Show every line from the entries that follow which holds the word "медицинской".

**** The data ****

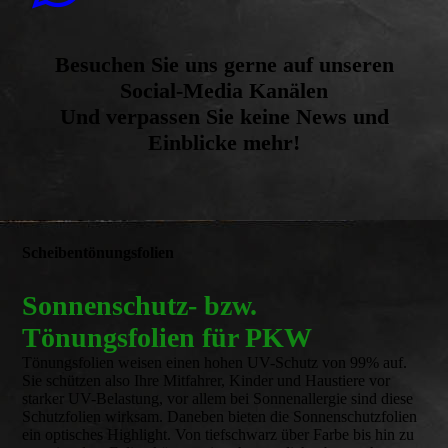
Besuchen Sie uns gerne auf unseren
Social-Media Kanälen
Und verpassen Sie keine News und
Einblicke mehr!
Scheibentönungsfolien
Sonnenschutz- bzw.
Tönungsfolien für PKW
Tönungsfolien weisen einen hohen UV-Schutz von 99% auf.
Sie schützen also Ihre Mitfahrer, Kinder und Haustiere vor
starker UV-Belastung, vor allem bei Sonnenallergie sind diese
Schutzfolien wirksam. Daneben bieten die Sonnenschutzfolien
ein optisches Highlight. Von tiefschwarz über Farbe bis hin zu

****
**** The data ****

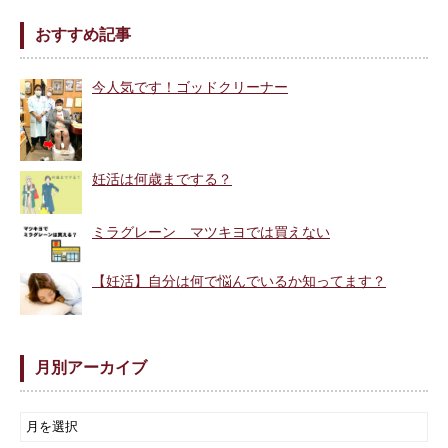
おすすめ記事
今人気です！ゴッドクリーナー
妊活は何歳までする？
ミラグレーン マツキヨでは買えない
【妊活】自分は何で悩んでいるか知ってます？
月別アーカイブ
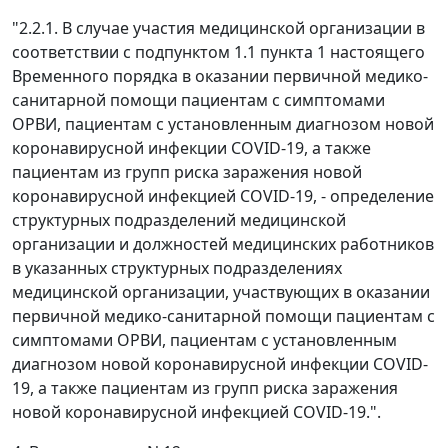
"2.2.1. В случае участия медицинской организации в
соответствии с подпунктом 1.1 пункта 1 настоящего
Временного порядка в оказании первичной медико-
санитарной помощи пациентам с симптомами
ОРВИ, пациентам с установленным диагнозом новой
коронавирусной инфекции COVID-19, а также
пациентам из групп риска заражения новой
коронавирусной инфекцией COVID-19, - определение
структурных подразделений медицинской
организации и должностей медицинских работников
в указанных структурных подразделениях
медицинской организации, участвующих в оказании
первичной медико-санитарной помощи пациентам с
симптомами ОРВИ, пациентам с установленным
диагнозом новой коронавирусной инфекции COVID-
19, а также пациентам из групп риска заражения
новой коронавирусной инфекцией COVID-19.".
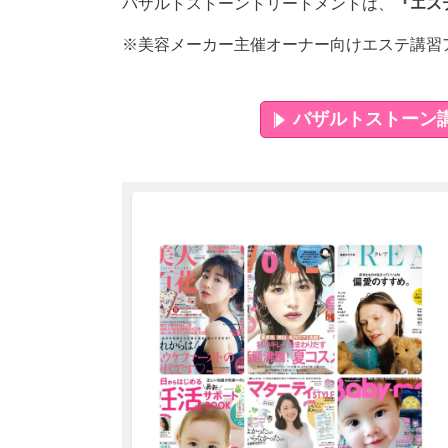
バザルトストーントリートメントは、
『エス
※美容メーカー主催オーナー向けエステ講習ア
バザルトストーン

****
**** The data ****

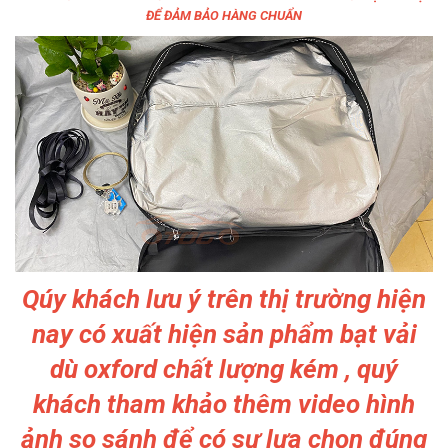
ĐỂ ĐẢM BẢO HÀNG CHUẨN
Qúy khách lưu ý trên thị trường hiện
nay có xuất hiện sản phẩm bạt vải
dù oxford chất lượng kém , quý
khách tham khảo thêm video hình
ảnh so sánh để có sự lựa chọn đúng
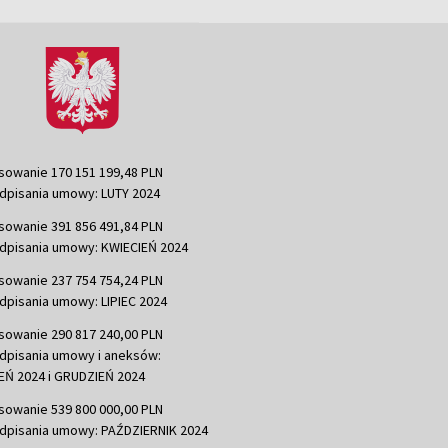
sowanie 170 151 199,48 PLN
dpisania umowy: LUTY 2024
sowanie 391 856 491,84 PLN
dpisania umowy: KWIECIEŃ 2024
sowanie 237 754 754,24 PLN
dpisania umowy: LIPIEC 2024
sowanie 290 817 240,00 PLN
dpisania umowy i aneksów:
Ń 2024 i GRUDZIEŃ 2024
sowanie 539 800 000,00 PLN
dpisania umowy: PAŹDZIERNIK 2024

****

[Solved exercise]
"2.2.1. В случае участия медицинской организации в
структурных подразделений медицинской
медицинской организации, участвующих в оказании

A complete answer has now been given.